Mitsubishi FG25N:
Trans slow to engage

I've serviced the trans, replaced filter screen,check shift solenoid for operation, cleaned out filter screen in valve body, replaced orings on valve body and shift solenoid, cleaned out valve body, gaskets are good both on valve body plate and valve body to trans, filled with new fluid.
Trans was slow to engage before work and slow to engage after work.
Shift trans into gear slow to respond, once engaged, trans is strong , step on inching pedal, trans slow to engage after releasing inching , adjustment is good.
Any ideas?
  • Posted 17 Jun 2016 05:12
  • Discussion started by britain_w
  • Washington, United States
Mechanic
Showing items 1 - 5 of 5 results.
Try disconnecting the cable or linkage for the inching spool altogether & see if that makes a difference.
  • Posted 22 Jun 2016 05:24
  • Modified 22 Jun 2016 05:27 by poster
  • Reply by bbforks
  • Pennsylvania, United States
bbforks (at) Hotmail (dot) com
Customers love technology- until they have to pay to fix it!
when you cleaned / changed the old screens what did they look like?
alot of debris in them?
  • Posted 19 Jun 2016 04:50
  • Reply by swoop223
  • North Carolina, United States
You've been swooped!
swoop223@gmail.com
All screens have been changed, shifting is the same as inching pedal-slow to engage.
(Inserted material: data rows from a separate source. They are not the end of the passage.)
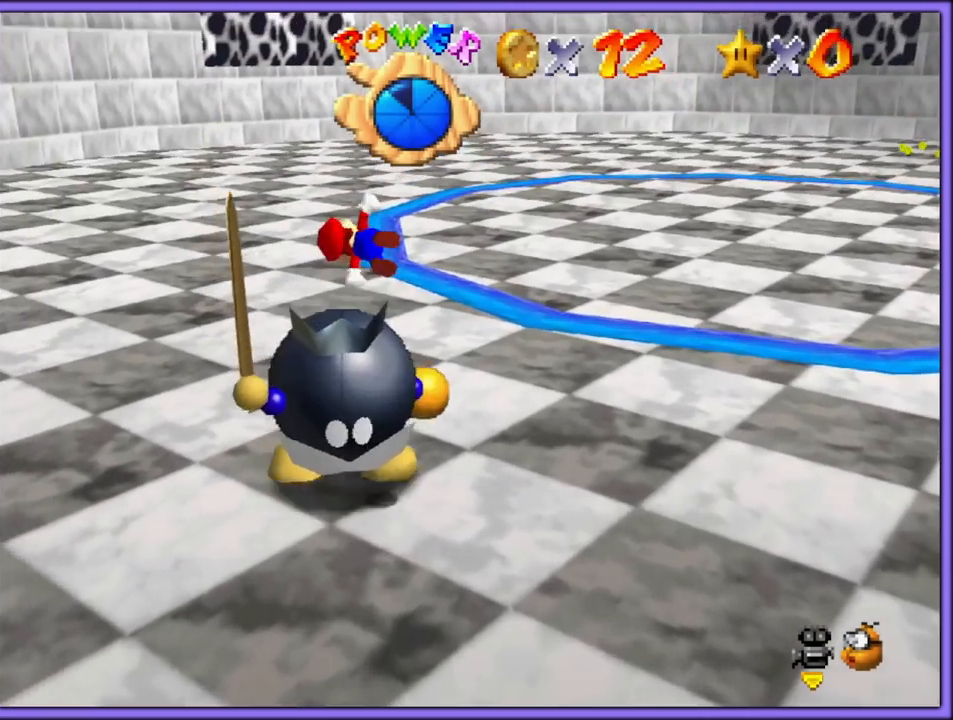
{"dt_ms": 500, "buttons": ["C_LEFT"], "left_stick": "down-right", "button_events": [[400, "C_LEFT", "down"]]}
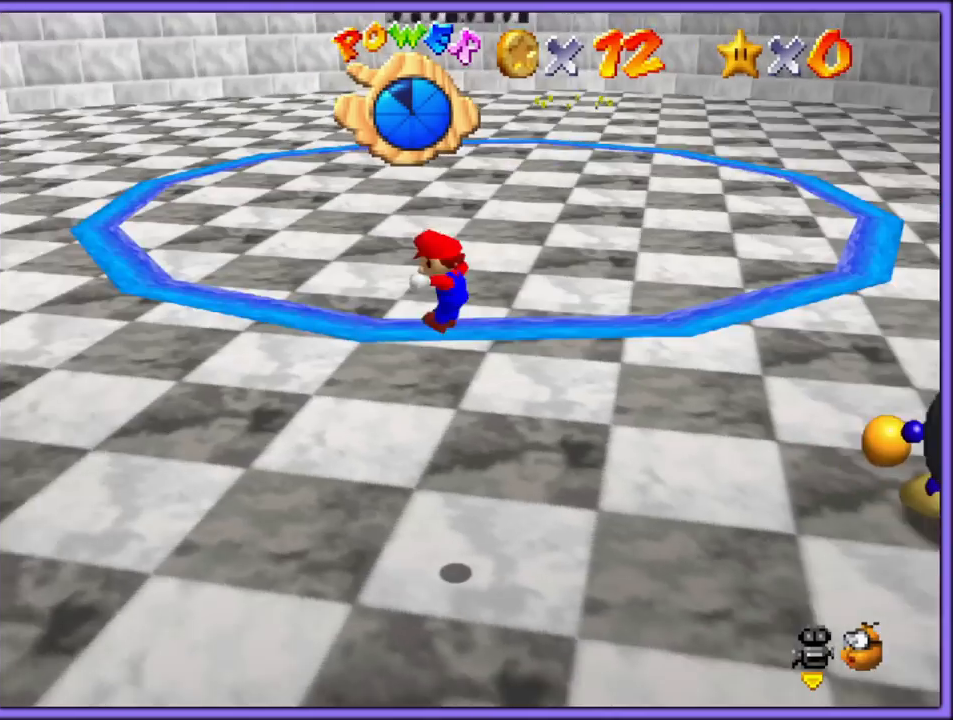
{"dt_ms": 1000, "buttons": ["C_DOWN", "C_RIGHT"], "left_stick": "down-right", "button_events": [[17, "C_LEFT", "up"], [117, "C_LEFT", "down"], [233, "C_LEFT", "up"], [983, "C_DOWN", "down"], [983, "C_RIGHT", "down"]]}
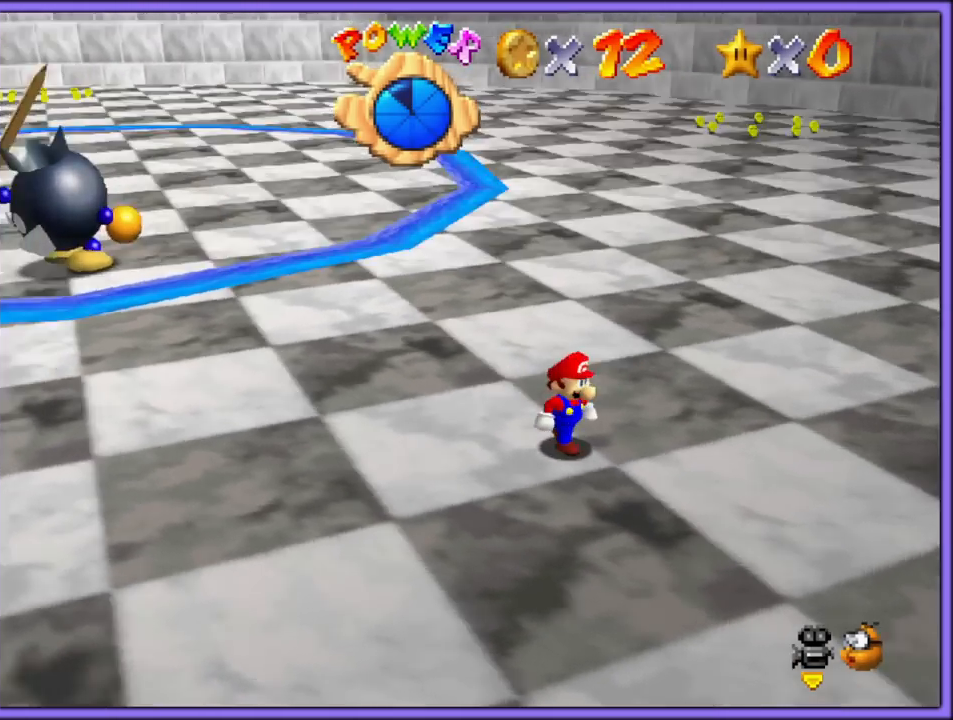
{"dt_ms": 1000, "buttons": [], "left_stick": "up-right", "button_events": [[100, "C_DOWN", "up"], [117, "C_RIGHT", "up"], [367, "A", "down"], [383, "Z", "down"], [467, "A", "up"], [500, "Z", "up"], [717, "Z", "down"], [850, "Z", "up"]]}
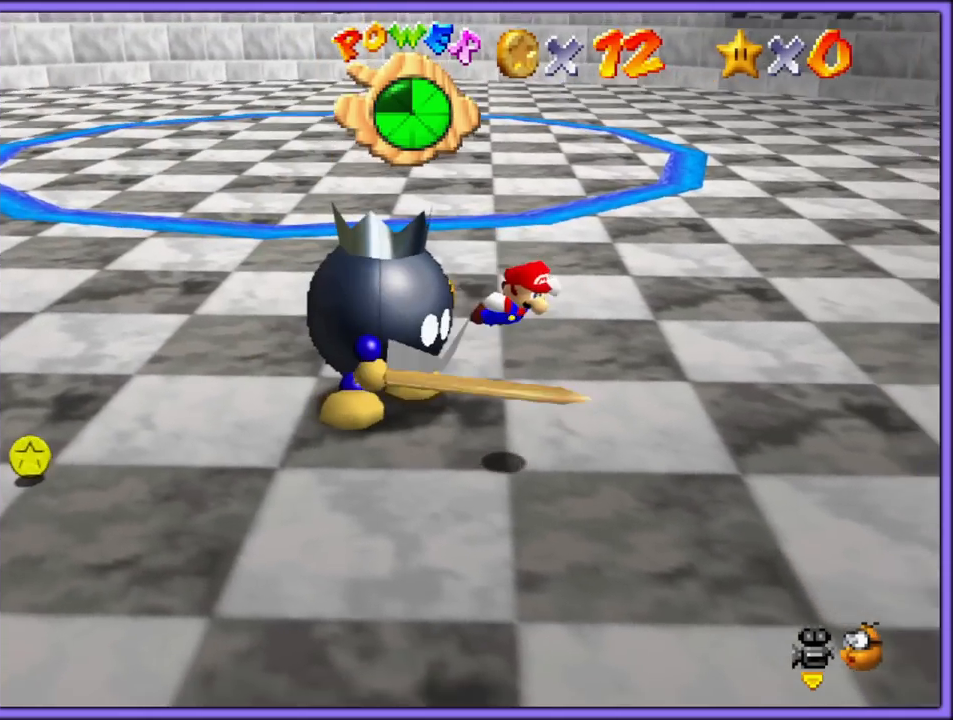
{"dt_ms": 500, "buttons": ["A"], "left_stick": "up", "button_events": [[217, "C_RIGHT", "down"], [333, "C_RIGHT", "up"], [433, "A", "down"]]}
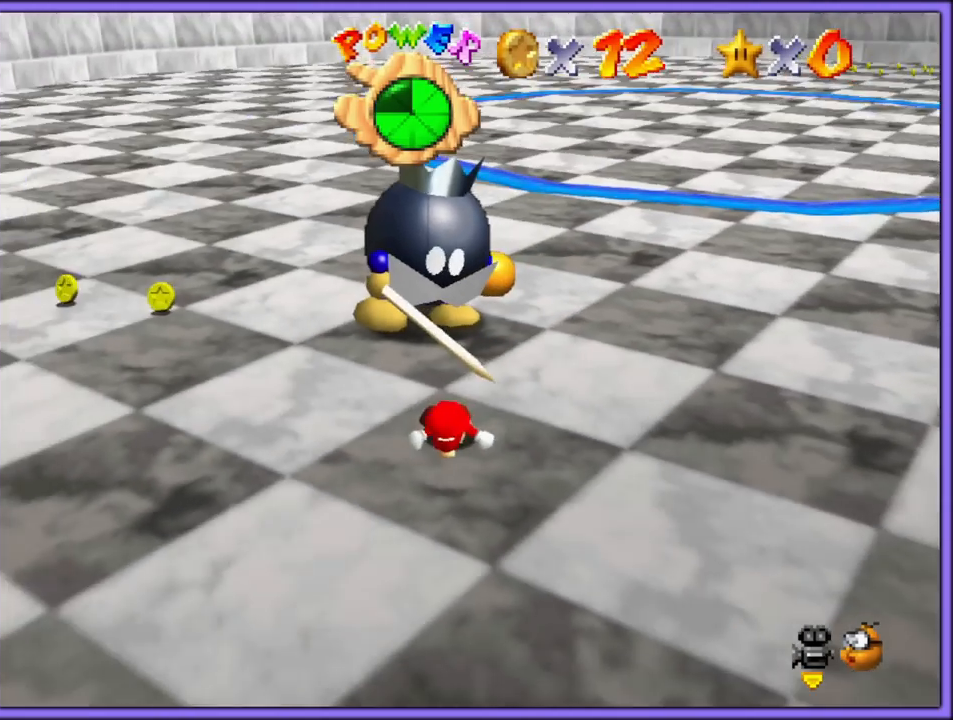
{"dt_ms": 500, "buttons": ["A"], "left_stick": "up", "button_events": []}
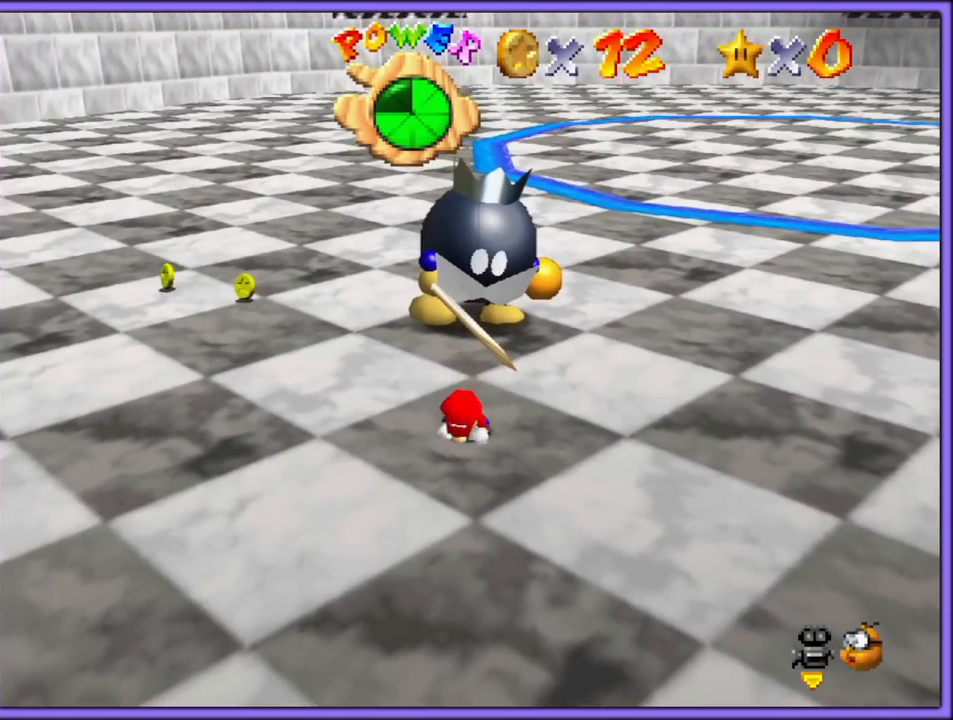
{"dt_ms": 500, "buttons": ["A"], "left_stick": "up", "button_events": []}
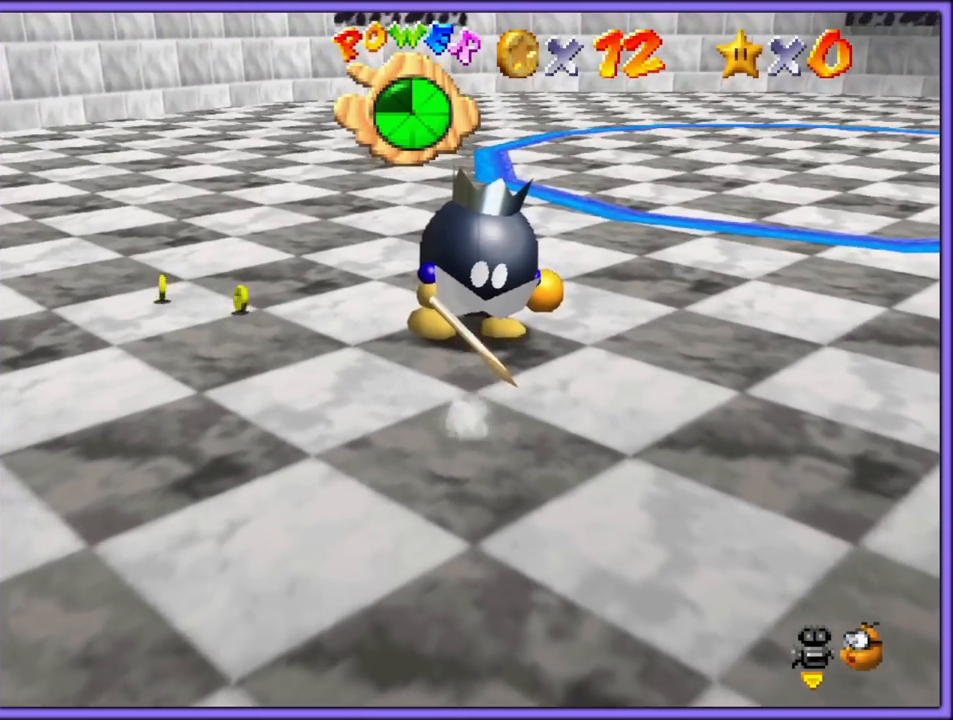
{"dt_ms": 500, "buttons": ["A", "B"], "left_stick": "up", "button_events": [[200, "B", "down"], [317, "A", "up"], [350, "B", "up"], [467, "A", "down"], [467, "B", "down"]]}
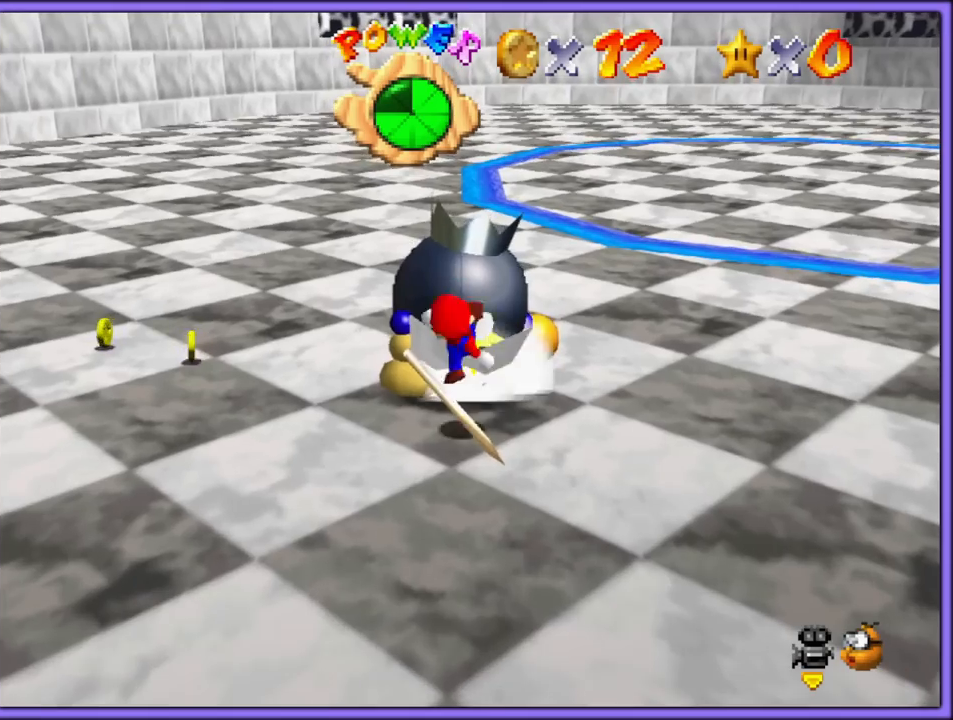
{"dt_ms": 500, "buttons": [], "left_stick": "up", "button_events": [[17, "B", "up"], [33, "A", "up"], [100, "A", "down"], [100, "B", "down"], [183, "A", "up"], [183, "B", "up"], [217, "A", "down"], [250, "B", "down"], [333, "A", "up"], [333, "B", "up"], [400, "A", "down"], [400, "B", "down"], [467, "A", "up"], [500, "B", "up"]]}
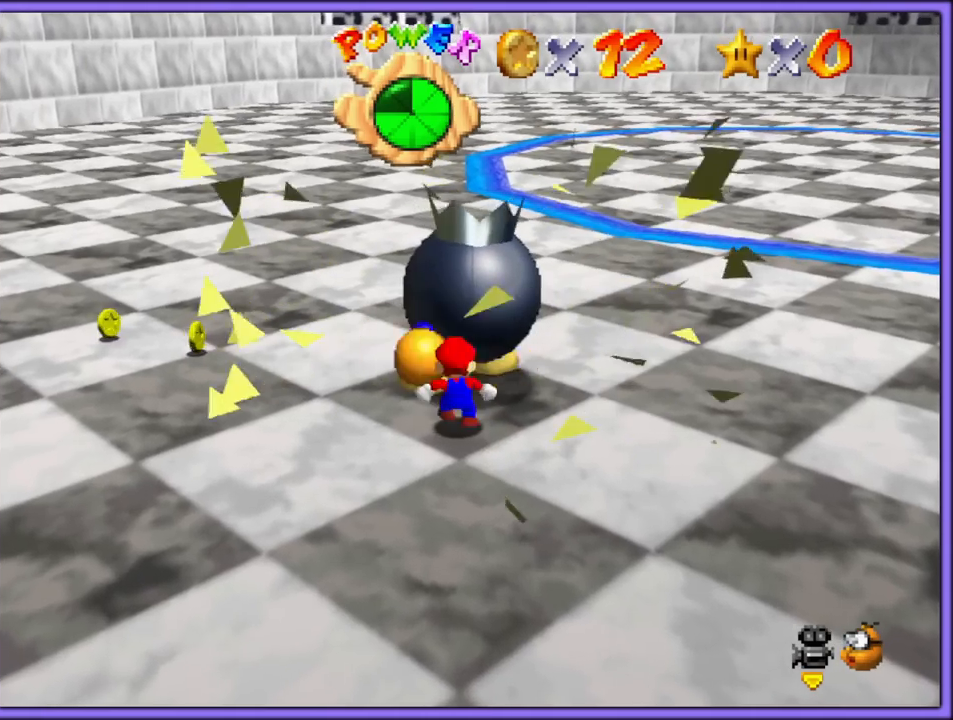
{"dt_ms": 500, "buttons": [], "left_stick": "up", "button_events": [[33, "A", "down"], [50, "B", "down"], [133, "A", "up"], [133, "B", "up"], [183, "A", "down"], [200, "B", "down"], [283, "A", "up"], [283, "B", "up"], [317, "A", "down"], [333, "B", "down"], [400, "B", "up"], [417, "A", "up"]]}
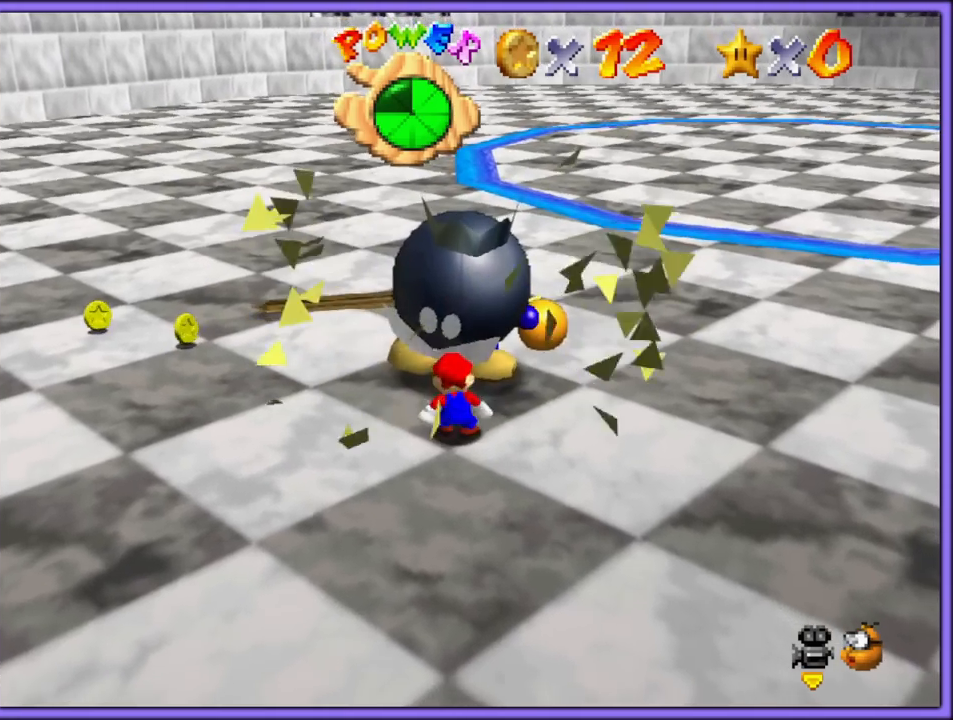
{"dt_ms": 500, "buttons": ["A", "B"], "left_stick": "up", "button_events": [[17, "A", "down"], [33, "B", "down"], [117, "B", "up"], [133, "A", "up"], [183, "A", "down"], [183, "B", "down"], [267, "A", "up"], [267, "B", "up"], [483, "A", "down"], [483, "B", "down"]]}
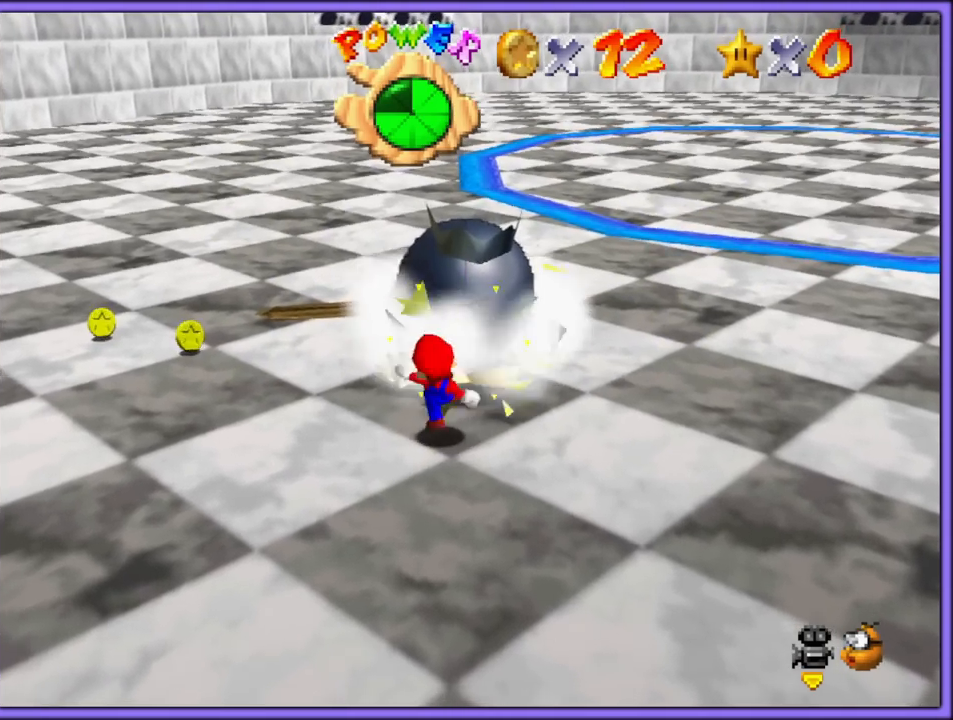
{"dt_ms": 500, "buttons": ["A", "B"], "left_stick": "up", "button_events": [[33, "B", "up"], [50, "A", "up"], [117, "A", "down"], [117, "B", "down"], [200, "A", "up"], [200, "B", "up"], [467, "A", "down"], [467, "B", "down"]]}
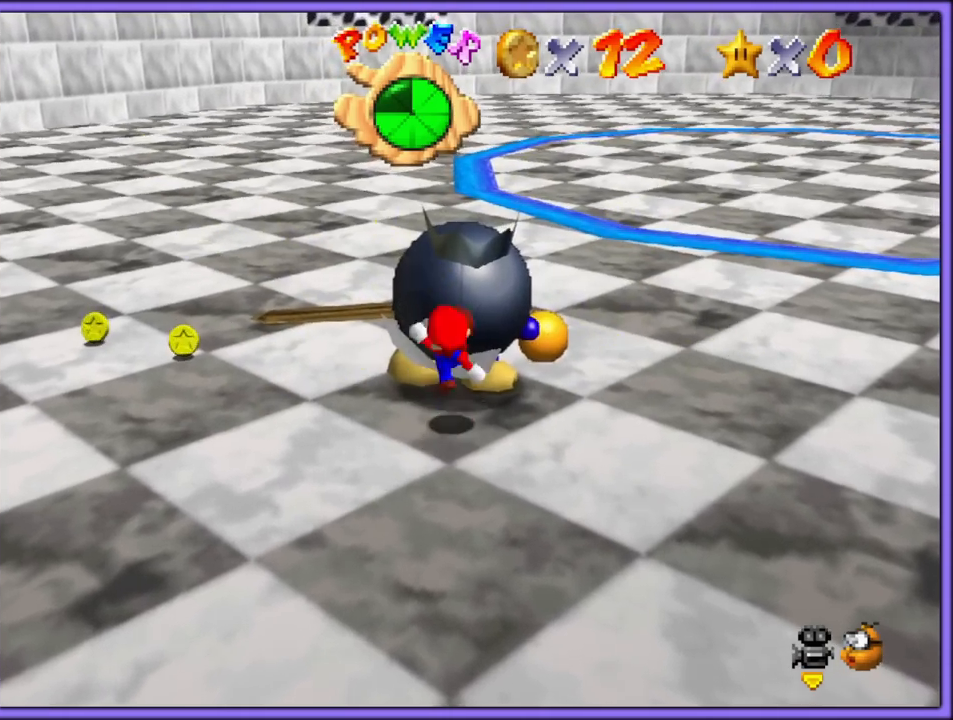
{"dt_ms": 500, "buttons": [], "left_stick": "up", "button_events": [[33, "A", "up"], [33, "B", "up"], [400, "A", "down"], [417, "B", "down"], [483, "A", "up"], [483, "B", "up"]]}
Figured out it's a pressure problem, only thing left is the pump.
  • Posted 18 Jun 2016 00:41
  • Reply by britain_w
  • Washington, United States
Mechanic
when you changed the fluid (an assumption since you said you put in new fluid?) did you clean the sump screen at the base of the case? It is located behind a plate with 3 bolts holding it on. These are notorious for getting clogged up after a while if there has been a long interval between transmission services. Or was the filter screen you speak of the one located at the strainer/fitting located under the solenoid valve ?.


what pressures are you getting when you do pressure test?

there are 3 test ports on that xmission control valve for checking pressure for main pressure, clutch pressure, and torque converter inlet pressure.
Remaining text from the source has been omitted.